If you adopt real-time payments with outdated data standards, you’ll be facing the same reconciliation problems early adopters in the UK experienced. Once you’ve contracted to roll out a treasury management system, ERP system, or banking relationship without support for ISO 20022 and API connectivity, upgrades become much more costly. Push during procurement—vendor selection, contract negotiations, and initial integrations—for full ISO 20022, API, and real-time capabilities.
2. Build fraud detection at payment speed, not review speed. Batch fraud review in a real-time–payment world is like locking your car doors an hour after someone has stolen the car. If you can’t detect and prevent fraud within seconds, all you’re doing is documenting losses.
The UK introduced liability rules after fraud exploded there. Since October 2024, UK banks have been required to reimburse most Authorized Push Payment (APP) fraud victims (up to £85,000) and share costs, shifting incentives to encourage stronger real-time fraud controls. But that can be an expensive way to learn. Set the frameworks first: Go ahead and implement dual authorization, payment limits, multifactor authentication, behavioral/real-time anomaly monitoring, and validated vendor data before you deploy real-time payments.
3. Modernize finance systems in parallel, not sequentially. Upgrading your payment infrastructure without upgrading your ERP system, treasury platform, and reconciliation workflows just moves the bottleneck, rather than eliminating it. A mismatch between your ERP and treasury management systems can cause delays, result in duplicative or lost payments, worsen the lag time for reconciliations, and lead to costly errors. Full automation and real-time benefits require your treasury and G/L systems to be aligned.
Research your options for moving to a continuous, automated, API-driven reconciliation process that will automatically match more than 95 percent of your transactions in real time, flagging exceptions instantly and enabling a same-day close.
4. Prepare for the expectation shift, because it happens fast. Once real-time payments reach critical mass, stakeholders stop accepting batch-speed answers. If your finance operations group can’t deliver that, the conversation shifts from “Why do we need this?” to “Why can’t you do this?” And that’s a much harder conversation to have.
Now’s the time—before you’ve implemented real-time payments—to invest in governance, new roles, training, updated controls, and continuous change management. Build executive oversight and robust policies for end-to-end payment processes, including policies for dealing with fraud, exceptions, and compliance.
5. Understand that first-mover advantage decays. Success isn’t about being first; it’s about being willing to continuously reinvest and modernize. If you think upgrading once is enough, you’re already behind. Treat payment modernization as a rolling program. Establish executive ownership, monitor industry changes, set a multiyear road map, conduct regular reviews, and budget for upgrades and staff training.
What Happens Between Payment and Position
For U.S.–based corporate treasury teams, the UK’s experience demonstrates that the value of real-time payments is less about making money move faster and more about closing the gap between when money moves and when finance teams can see it, trust it, and use it to make decisions. That gap—between payment speed and information speed—is where modern treasury strategy gets built or breaks down.

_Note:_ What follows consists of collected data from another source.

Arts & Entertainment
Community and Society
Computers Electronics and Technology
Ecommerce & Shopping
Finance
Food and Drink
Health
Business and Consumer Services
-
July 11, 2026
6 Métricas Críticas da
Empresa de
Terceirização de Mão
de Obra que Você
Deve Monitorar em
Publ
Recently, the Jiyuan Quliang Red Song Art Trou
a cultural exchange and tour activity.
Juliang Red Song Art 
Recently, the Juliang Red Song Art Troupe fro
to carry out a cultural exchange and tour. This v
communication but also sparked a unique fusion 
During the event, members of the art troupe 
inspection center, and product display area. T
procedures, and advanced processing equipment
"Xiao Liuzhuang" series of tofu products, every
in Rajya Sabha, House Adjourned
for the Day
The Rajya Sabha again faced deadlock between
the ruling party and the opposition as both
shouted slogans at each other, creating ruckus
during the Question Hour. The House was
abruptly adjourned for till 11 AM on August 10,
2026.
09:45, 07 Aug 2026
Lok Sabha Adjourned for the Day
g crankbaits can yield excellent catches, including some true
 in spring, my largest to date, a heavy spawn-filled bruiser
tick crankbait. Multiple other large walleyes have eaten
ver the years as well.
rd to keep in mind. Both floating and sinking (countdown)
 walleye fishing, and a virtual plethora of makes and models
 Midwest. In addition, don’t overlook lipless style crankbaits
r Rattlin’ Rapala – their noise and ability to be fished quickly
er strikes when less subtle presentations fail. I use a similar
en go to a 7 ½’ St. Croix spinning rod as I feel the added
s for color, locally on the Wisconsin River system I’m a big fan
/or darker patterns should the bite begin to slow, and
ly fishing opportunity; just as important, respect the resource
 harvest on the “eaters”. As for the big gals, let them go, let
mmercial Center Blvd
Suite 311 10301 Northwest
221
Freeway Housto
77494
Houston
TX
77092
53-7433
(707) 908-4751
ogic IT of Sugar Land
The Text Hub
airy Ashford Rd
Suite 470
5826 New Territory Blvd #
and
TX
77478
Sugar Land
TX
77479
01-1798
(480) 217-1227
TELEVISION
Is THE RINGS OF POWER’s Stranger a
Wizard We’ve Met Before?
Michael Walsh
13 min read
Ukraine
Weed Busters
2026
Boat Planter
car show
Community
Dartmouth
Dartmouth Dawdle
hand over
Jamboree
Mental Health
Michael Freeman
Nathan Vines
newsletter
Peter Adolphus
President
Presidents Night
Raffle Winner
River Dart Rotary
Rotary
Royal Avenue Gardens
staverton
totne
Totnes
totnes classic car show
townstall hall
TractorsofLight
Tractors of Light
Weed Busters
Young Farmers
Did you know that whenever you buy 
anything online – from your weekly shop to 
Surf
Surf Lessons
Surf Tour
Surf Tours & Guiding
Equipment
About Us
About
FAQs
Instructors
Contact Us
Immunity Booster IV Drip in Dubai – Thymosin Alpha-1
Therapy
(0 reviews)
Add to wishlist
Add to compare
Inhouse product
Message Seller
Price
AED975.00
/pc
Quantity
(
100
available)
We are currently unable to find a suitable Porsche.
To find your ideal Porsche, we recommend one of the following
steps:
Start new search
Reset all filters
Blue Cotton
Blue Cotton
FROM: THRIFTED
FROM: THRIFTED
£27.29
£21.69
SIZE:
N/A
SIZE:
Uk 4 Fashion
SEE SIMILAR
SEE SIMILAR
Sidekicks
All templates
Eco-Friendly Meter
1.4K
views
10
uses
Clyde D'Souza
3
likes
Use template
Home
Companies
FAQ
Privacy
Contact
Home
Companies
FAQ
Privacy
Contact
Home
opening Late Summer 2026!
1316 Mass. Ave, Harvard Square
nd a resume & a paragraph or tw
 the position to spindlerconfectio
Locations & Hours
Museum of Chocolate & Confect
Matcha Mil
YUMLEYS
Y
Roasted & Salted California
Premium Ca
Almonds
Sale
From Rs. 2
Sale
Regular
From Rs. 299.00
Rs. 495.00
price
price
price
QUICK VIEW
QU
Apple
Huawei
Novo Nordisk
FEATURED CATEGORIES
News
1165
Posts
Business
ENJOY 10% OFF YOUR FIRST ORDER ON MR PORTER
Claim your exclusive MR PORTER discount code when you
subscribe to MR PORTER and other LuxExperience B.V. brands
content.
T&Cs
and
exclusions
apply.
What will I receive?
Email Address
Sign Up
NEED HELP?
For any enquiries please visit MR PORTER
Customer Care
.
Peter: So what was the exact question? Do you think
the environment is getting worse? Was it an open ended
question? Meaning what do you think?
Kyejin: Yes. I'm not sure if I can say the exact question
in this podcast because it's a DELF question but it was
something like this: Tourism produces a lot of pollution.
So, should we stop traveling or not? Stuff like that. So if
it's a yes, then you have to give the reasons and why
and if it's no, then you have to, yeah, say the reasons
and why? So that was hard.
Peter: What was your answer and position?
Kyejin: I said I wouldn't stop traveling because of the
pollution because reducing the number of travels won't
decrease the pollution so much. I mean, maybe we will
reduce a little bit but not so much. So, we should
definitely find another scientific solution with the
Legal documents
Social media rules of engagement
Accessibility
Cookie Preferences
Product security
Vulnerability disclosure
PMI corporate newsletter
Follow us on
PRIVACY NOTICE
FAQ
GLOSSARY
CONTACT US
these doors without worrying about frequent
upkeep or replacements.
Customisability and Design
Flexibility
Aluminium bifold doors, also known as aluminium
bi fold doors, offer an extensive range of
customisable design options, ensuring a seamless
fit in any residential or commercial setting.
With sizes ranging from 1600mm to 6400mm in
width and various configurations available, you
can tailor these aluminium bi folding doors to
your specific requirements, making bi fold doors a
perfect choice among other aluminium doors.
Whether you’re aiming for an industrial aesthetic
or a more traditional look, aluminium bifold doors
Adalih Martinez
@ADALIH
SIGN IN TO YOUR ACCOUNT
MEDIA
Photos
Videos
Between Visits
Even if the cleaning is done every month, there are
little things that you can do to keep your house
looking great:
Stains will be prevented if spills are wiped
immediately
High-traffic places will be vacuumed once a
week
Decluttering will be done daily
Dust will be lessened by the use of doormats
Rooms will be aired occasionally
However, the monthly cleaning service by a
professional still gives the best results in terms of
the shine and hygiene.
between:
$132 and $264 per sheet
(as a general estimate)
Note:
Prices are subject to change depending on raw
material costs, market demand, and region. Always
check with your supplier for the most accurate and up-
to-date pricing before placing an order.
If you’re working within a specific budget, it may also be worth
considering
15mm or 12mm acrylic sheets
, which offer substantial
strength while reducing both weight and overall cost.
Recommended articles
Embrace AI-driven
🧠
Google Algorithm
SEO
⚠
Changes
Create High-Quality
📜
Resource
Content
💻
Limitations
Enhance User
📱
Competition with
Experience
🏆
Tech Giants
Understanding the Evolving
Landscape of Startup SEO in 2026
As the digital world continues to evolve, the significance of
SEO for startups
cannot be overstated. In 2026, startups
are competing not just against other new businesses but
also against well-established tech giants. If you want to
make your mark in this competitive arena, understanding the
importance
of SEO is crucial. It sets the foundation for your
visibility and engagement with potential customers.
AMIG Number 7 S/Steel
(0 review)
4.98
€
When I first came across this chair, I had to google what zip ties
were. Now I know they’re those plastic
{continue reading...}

More importantly, the benefits of adjusting systems and processes to accommodate real-time information will extend far beyond streamlined implementation of a new payment rail. Within the next five years, your treasury team will be expected to be able to answer the question “How much cash do we have?” immediately and anytime. When you need a real-time companywide cash position, it won’t matter how fast your payments are. And if you can’t provide it, your management team will be making decisions in the dark.